When we began tracking the giant in 2011, the chain was composed of over 12,000 locations and our analysts manually marked each parking lot so we could begin monitoring its traffic. Read more here on how and why we use car counts as a way to analyze a retailer’s health. But what happens when retailers open and close brick and mortar locations? The short answer is that we’ve invested heavily in the best process to ensure real-world changes in daily store locations are reflected in our retail product. Now for the long answer…
A few definitions
Before we dig into the technology behind sourcing, maintaining, and continually updating a growing database of 300,000 stores, below are two key definitions you need in order to get from pixels—little dots that comprise an image—to insight, which to us, is actionable intelligence.
Geofencing: A set of longitude and latitude coordinates, drawn as a polygon, that mark an area of interest (AOI), like a Walmart parking lot.
Metadata: Location-specific information like the store’s opening date, closing date, and hours of operation. This critical dataset allows for accurate point in time data attribution.
How we do it
Welcome to the retailpocalypse. Its latest victims include Sears (and Kmart), Bon-Ton, and Toys ‘R Us. But you don’t have to file for Chapter 11 and liquidate to close a store location. Retail locations close every day due to local taste changes, site selection strategy, and corporate decisions to shed unprofitable locations. For example, Macy’s, JCPenney and Chipotle all closed locations last year but are not in danger of bankruptcy.
Unfortunately, there is no official data source for store closures, so we use multiple third-party sources to continuously comb for stores that have closed. While “web scraper” data vendors like AggData enable us to scale this research to accommodate a database of 300,000 AOIs (which translates to 300,000 individual parking lots) we still lack a way of being alerted when a store closes.

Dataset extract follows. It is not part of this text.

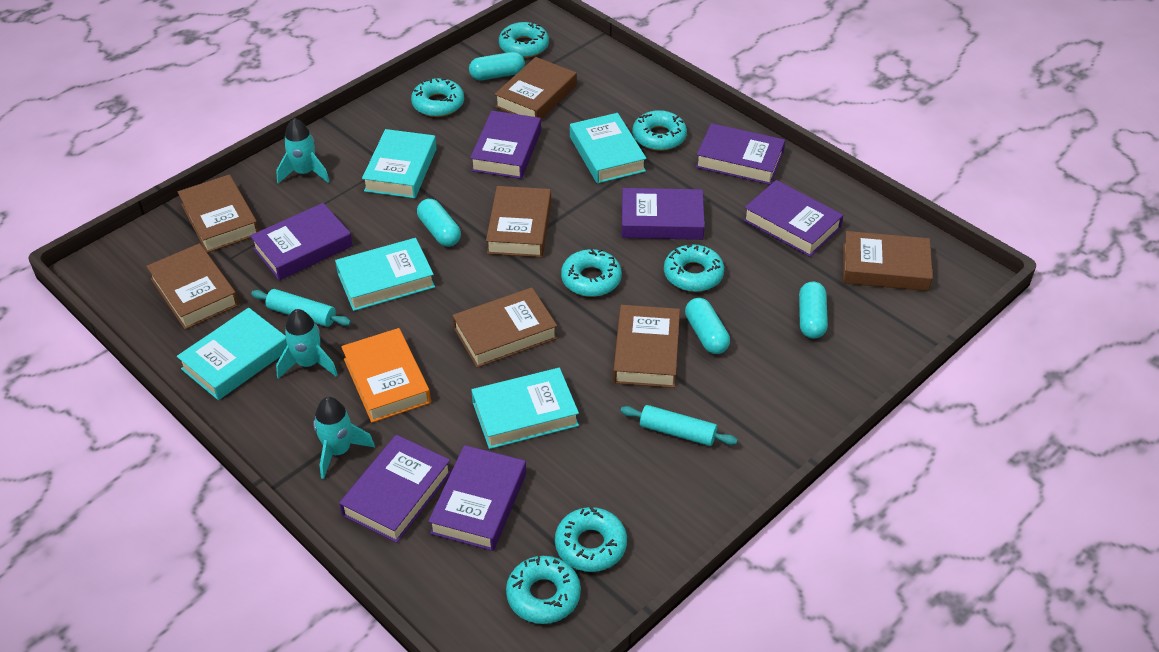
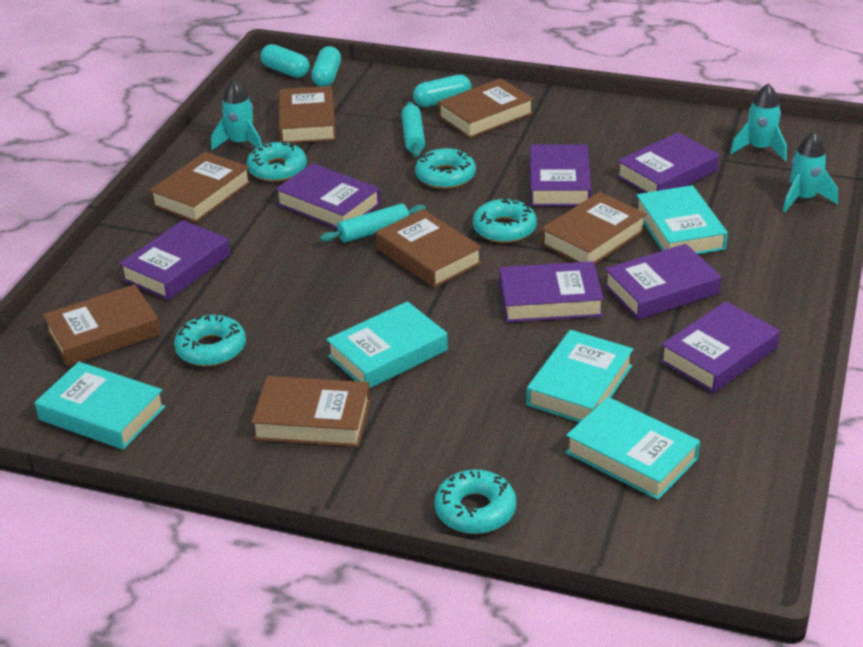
orange book: [341,328,431,423] = 1 -> none = 0
turquoise capsule: [417,199,461,247] [469,52,525,80] [685,298,730,354] [799,282,828,339] = 4 -> [261,44,310,78] [311,46,341,87] [413,75,471,107] = 3
turquoise donut: [411,78,464,117] [499,22,549,58] [506,556,581,624] [555,507,627,572] [561,249,622,297] [632,110,687,151] [664,244,724,292] = 7 -> [174,315,246,367] [247,141,307,182] [415,148,476,189] [434,469,516,534] [473,198,537,243] = 5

We think of knowing exactly when a location opens and closes as a “time dimension” and you can think of it as a store’s lifetime.
For instance, a Starbucks customer can easily find a new location on Yelp, but that’s not enough for us. We need to know the exact day that Starbucks location opened and then continually track its lifecycle to know if the store moves or when it eventually closes. By monitoring locations at this granular of a level, we are able to create accurate “point-in-time” datasets. One way we automate this process is by connecting our AOI database to Google Maps and matching each location with a unique Google Places ID. Thanks to Google, locations are updated with the frequency needed for accurate traffic attribution.
While headlines generalize retail as “overstored” and in a “corrective phase”, retailers are still opening locations. Since we cover approximately 95% of the locations for each chain in our coverage, adding the newest Dollar Tree to our database of 20,000 DLTR locations won’t significantly alter our correlations. However, knowing when stores open improves our accuracy over time, especially in smaller chains where store growth represents meaningful change.
When we add new tickers to our universe, having reliable store opening data is crucial. We recently added The Container Store, Noodles & Co, Ollie’s Bargain Outlet, and Sprouts Farmers Market to our consumer product, so it was critical to understand all of the new store openings for each of those tickers.
By continuously sourcing, maintaining and updating our database of 300,000 retail locations, we benefit from sampling more locations, improved correlation to revenues and growing ticker coverage. Just how important is metadata? We’ve found that updating locations once a quarter results in at least +/- 1% change in over 30% of observations.
Updating store closures in our database isn’t as exciting as real life store closures. However, having accurate store data still a critical input in our analytics designed to quantify and measure social, economic, and environmental activity on Earth, and that’s what we’re here to do.